Gentle reader, you thought that was all? You thought that an an afternoon of wine tasting followed by a 5-hour, 8-course, wine-paired degustation was enough? Fools!
The next morning those of us that stayed the night woke up in dribs and drabs and came out to the kitchen. It was after 10am before we were all up, perfect timing for Sunday morning brunch. There was scrambled eggs, mushrooms, tomato, hash browns, bacon, and my favourite: eggs benedict. Of course this hedonistic festival of food wouldn't be complete without brunch dessert, either, but we'll get to that.
Most people reserve eggs benedict for eating out, with the two major barriers to cooking it at home being the poached eggs and hollandaise sauce. No more. Poaching eggs is simple; read Matt's tutorial for the last word. If you're serving a lot and want them to all be ready at once, poach your eggs ahead for slightly less time than normal, then remove to a deep dish of cold water. When you're read to serve, heat the dish with the eggs and water for 2 minutes in the microwave to bring them back up to temperature (if you abhor microwaves, you can rewarm the eggs in simmering water for 30 seconds). Undercooking them first will ensure a perfect yolk when reheated.
But what about the most important part, the hollandaise sauce?
Hollandaise sauce is doable, but a pain to make the traditional way. Don't be tempted to try any of the 'mock' hollandaise recipes though — a real hollandaise recipe will have simply egg yolks, butter/clarified butter, lemon juice, and salt (possibly with some additional seasonings, although I don't think it needs it). Thankfully with a regular or stick blender, real hollandaise is quick and easy to make.
Easy (but real) hollandaise sauce
- 2 eggs, separated
- 90 g butter or clarified butter
- 1 tbsp lemon juice
- Salt, to taste
1. Put the butter and lemon juice in a saucepan, bring to a boil, and turn off the heat.
2. Put the egg yolks into a blender and blend while gradually adding the just-boiled butter mixture. If it looks like it's getting too hot add 1 tbsp of cold water and blend. Add salt to taste.
3. This step is optional, but for a lighter sauce whisk the egg whites and fold into the warm sauce.

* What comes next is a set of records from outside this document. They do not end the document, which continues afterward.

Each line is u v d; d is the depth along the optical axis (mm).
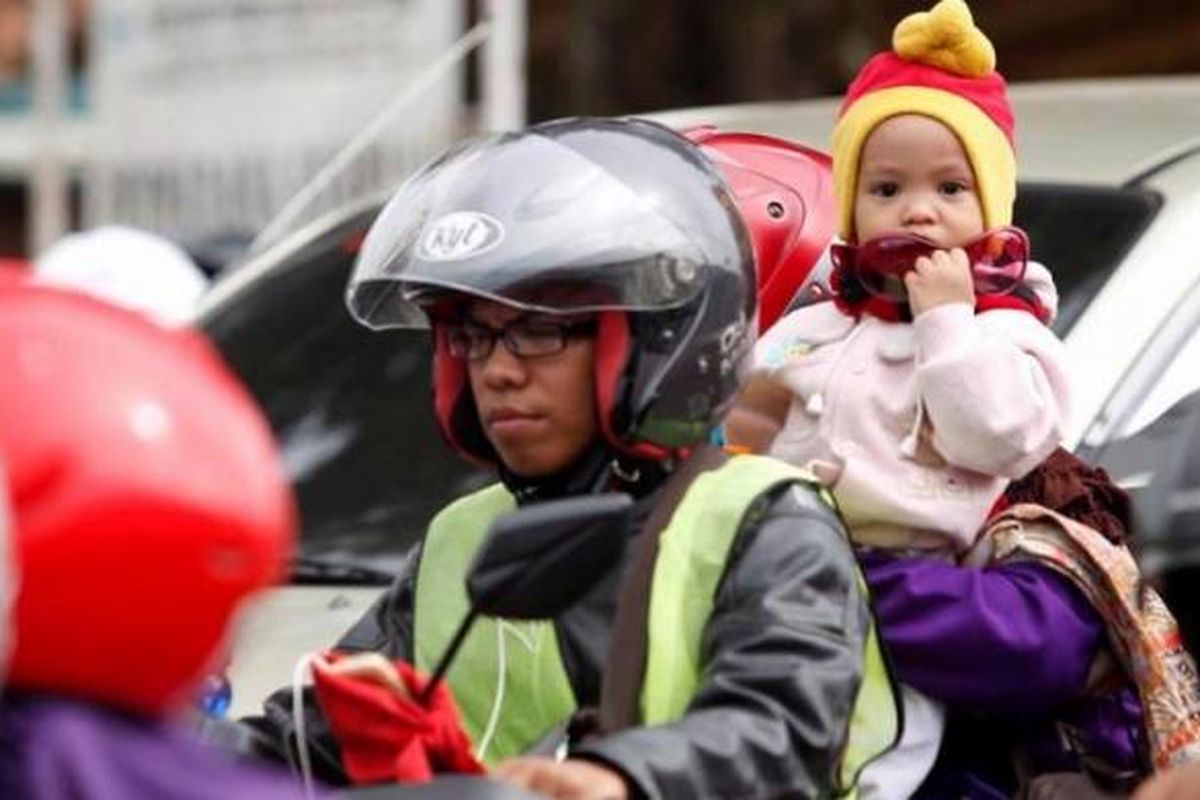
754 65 27969
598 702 9383
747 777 8625
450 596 9859
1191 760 10219
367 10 21219
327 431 14531
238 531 6484
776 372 10859
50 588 6324
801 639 8945
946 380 10289
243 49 22516
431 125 20234
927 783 10531
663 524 9281
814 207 11484
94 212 24531
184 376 6598
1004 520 10539
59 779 6332
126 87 24125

Because I can't help myself and knew we had some leftover ricotta, I made dessert: French toast with ricotta, mint, and raspberry sauce. It was made up on the spot from pantry staples and the previous night's leftovers, so I can't give an exact recipe but I can offer a guide. The french toast was thick pieces of bread soaked briefly in a mixture of eggs, caster sugar, cream, milk, and cinnamon then fried in butter. On top of this was ricotta (full fat) creamed with caster sugar and lemon juice, and raspberry sauce made from frozen raspberries simmered down with leftover lemon-infused sugar syrup. This was drizzled with the remaining mint oil. Not too bad if I say so myself.